Some many of you will remember the smash hit, worldwide success of CamacCam, our video blogging live from the Vancouver World Harp Congress in 2011. Harpblog is now back at the movies with a video report from our very busy and enjoyable Camac festival in Geneva!
The festival began in style with an excellent concert of harp chamber music. The three duos who are Ghislaine Petit-Volta and Jean-Marc Volta, Isabelle Moretti and Magali Mosnier, and Sophie and Marie Hallynck, offered us a programme that ranged from introducing us to new repertoire (such as a Tôn-Thất Tiết world premiere for harp, clarinet and bass clarinet), to being a chance to hear flute and harp music at its very best. While the harp chamber repertoire contains some of the best music ever written for the instrument, its relatively small size is not without its challenges. New music, and the opportunity to discover how stunning and rich less usual combinations (like harp and cello) can be, are both vital contributions to the development of our chamber music - and equally, it's both inspiring and humbling to hear a familiar work like the Saint-Saëns Fantasie Op.124 played so well that it is like hearing it for the very first time. I was reminded, not before time, that to think "the Saint-Saëns will be OK, I'll just run through the solo demisemiquavers an hour before the concert" is to have lost your way amid this beautiful music.
Perhaps you could go so far as to say that these two forms of musical surprise and delight - the one coming from new music or musical styles you haven't experienced so much before, the other from hearing classics performed at their highest level - are hallmarks of the festival. We are very lucky that the best artists in their fields consent to come and perform for us. In Geneva, over the course of just three days, it was possible to hear everything from the aforementioned duos to Petra van der Heide, principal harp with the Royal Concertgebouw Amsterdam, show us how it's done with a solo programme of Glinka, Scarlatti and Grandjany. Beyond the concert harp, Mary Macmaster and Patsy Seddon performed and gave a workshop as the Sileas duo. Sileas were one of the first groups to give the harp a front seat in the exceptionally lively and creative contemporary Scottish electro-folk scene. Especially if you're not Scottish - and not many of us were, at the festival in Geneva - to hear and talk with them leaves you feeling that a door has opened onto an intriguing new musical landscape.

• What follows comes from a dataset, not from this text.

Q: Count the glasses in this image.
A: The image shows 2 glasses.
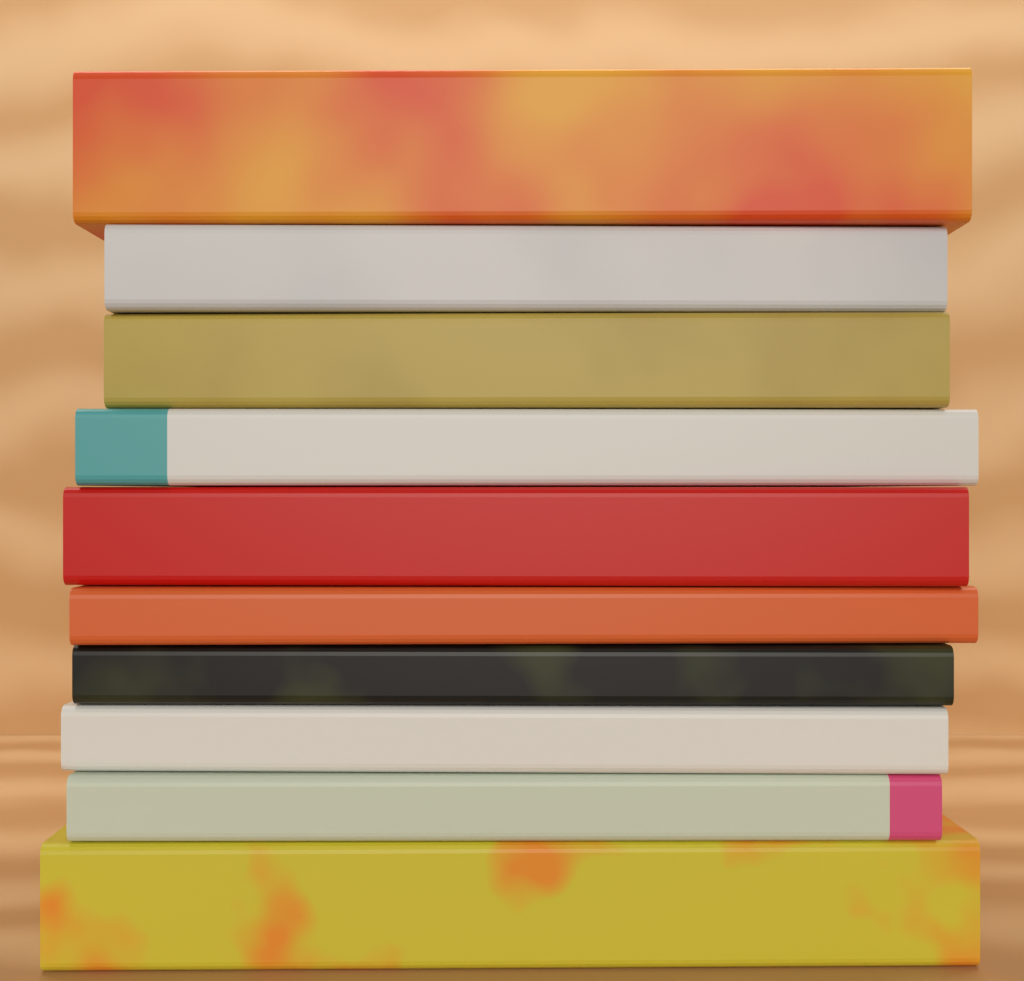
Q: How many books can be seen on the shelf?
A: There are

We've been fans of Tara Minton ever since Jakez discovered her debut CD, so we were thrilled to be able to hear the Tara Minton Trio live for the first time. With Elias Gargallo on drums and Leonardo Caltabiano on bass, Tara wowed us with her soulful, original songs. This is not a group just using the electric harp as a novelty item: this is both wonderful songwriting and great harp playing. If you haven't come across Tara yet, rush to iTunes and download her music.
The festival's final day was entirely dedicated to the music of Bernard Andrès, a composer many harpists can say they have grown up with, and who has composed over fifty works for all types of harps, and instrumental combinations with harp. His prolific contribution to our repertoire is both extremely useful to harpists of all levels, and also worthy of in-depth study, and we are very grateful to Bernard for coming to the whole festival, and working intensively with the students.

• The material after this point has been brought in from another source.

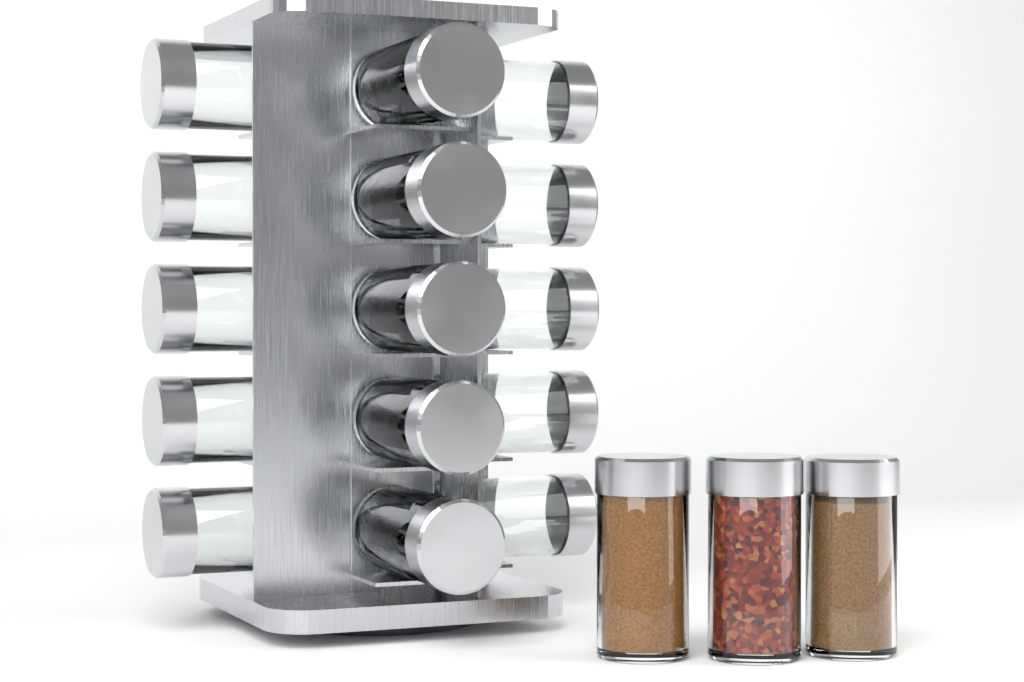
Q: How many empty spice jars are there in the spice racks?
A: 15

We are particularly grateful to the local students and professors themselves, and particularly to Isabelle Martin-Achard, without whom the festival could not have taken place at all! It is their engagement that has created another Camac festival hallmark: a rich dialogue between international stars and regional centres. I always learn a lot from this, and I hope I'm not the only one. Perhaps it is such a fruitful exchange because it is at the heart of music itself, in real terms. You can admire a star on a billboard, CD or from your seat at the back of the concert hall, but as a musician yourself you gain immensely from also being able to meet and work with them. Music and all forms of culture also profit from broad horizons, such as the perspectives you gain by travelling. But most people cannot travel all the time, and this why regional events are important. Thank you very much to the harpists and general public of Geneva for welcoming us so warmly. I don't know where the next Camac festival will be yet, but...watch this space!